Hi I have a doubt (I'm not very expert in statistical mechanics, so sorry for this question). We consider a gas of hydrogen atoms with no interactions between them.
The partition function is:
$$
Z=\frac{Z_s^N}{N!}
$$
where $Z_s$ is the partition function of one atom. So we write
$$
Z_s =Tr\{e^{-\beta \hat H}\}
$$
and we must consider sum to discrete and continous spectrum. So I'd write for the contribute of the discrete spectrum:
$$
Z_{s_{disc}}=\sum_{n=1}^{+\infty}n^2 e^{\beta \frac{E_0}{n^2}}
$$
but this serie doesn't converge.
For continuum spectrum, I'm not be able to write the contribute to the sum, because I have infinite degeneration, so where's my mistake?

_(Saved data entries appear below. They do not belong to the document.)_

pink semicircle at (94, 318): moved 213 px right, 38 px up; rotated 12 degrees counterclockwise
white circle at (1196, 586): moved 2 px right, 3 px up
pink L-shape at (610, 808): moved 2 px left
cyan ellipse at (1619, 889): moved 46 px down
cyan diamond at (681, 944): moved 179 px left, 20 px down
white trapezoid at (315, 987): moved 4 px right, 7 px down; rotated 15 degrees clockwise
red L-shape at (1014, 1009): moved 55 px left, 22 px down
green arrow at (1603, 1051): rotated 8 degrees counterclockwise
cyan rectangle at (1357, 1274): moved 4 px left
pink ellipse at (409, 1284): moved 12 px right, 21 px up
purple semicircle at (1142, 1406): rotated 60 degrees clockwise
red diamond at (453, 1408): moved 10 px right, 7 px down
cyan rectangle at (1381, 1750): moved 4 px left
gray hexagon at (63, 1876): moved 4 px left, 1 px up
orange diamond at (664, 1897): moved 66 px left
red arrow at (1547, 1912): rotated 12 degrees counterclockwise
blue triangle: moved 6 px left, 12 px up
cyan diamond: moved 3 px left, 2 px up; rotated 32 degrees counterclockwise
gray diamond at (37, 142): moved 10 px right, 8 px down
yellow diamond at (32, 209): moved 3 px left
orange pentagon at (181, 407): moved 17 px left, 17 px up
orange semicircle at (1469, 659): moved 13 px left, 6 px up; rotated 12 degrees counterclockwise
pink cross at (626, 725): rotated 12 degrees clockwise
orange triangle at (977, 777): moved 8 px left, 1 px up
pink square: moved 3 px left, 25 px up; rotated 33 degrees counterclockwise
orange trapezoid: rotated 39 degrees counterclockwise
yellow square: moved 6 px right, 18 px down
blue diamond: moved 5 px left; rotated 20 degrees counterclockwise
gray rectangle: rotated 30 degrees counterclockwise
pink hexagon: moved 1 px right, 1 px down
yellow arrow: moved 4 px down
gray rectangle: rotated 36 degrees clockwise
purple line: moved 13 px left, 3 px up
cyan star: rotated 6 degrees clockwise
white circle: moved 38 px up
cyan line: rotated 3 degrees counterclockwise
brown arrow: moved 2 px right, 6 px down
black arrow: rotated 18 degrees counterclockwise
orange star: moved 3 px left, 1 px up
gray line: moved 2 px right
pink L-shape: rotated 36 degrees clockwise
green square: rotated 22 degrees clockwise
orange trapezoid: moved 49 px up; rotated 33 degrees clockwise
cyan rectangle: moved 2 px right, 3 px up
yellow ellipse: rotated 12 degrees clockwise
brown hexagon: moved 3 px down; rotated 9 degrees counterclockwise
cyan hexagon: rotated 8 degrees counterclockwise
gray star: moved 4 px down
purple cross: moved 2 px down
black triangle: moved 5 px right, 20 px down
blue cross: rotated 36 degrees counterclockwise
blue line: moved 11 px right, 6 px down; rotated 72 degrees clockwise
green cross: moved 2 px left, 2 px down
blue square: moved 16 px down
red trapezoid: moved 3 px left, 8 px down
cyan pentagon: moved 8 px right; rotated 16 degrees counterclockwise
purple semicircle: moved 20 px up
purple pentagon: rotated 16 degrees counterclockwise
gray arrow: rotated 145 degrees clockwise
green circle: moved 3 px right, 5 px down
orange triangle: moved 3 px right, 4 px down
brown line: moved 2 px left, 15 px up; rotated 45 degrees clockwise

I have thought that the spectrum tha I considered for energy values is for free atom in the space, and partition function maybe is defined for systems with finite volume.
So, this doubt however would me ask a problem. Can whe prove that operator $e^{-\beta \hat H}$ always has got finite trace for halll phsical systems?
Best Answer
This is quite a subtle problem:
Concretely, you should regularise things by considering a finite box of volume V, with N particles. This will modify the relevant states (and their energies) in correct (but incredibly hard to compute) ways to render all physical properties finite.
Intuitively the effect is due to the n'th bound state having a radius $O(n^2)$. Thus you can approximate the effects of a finite boundary by simply removing all states above a certain size --- the divergences are so slow that in practice physical quantities will only depend very weakly on the cut-off.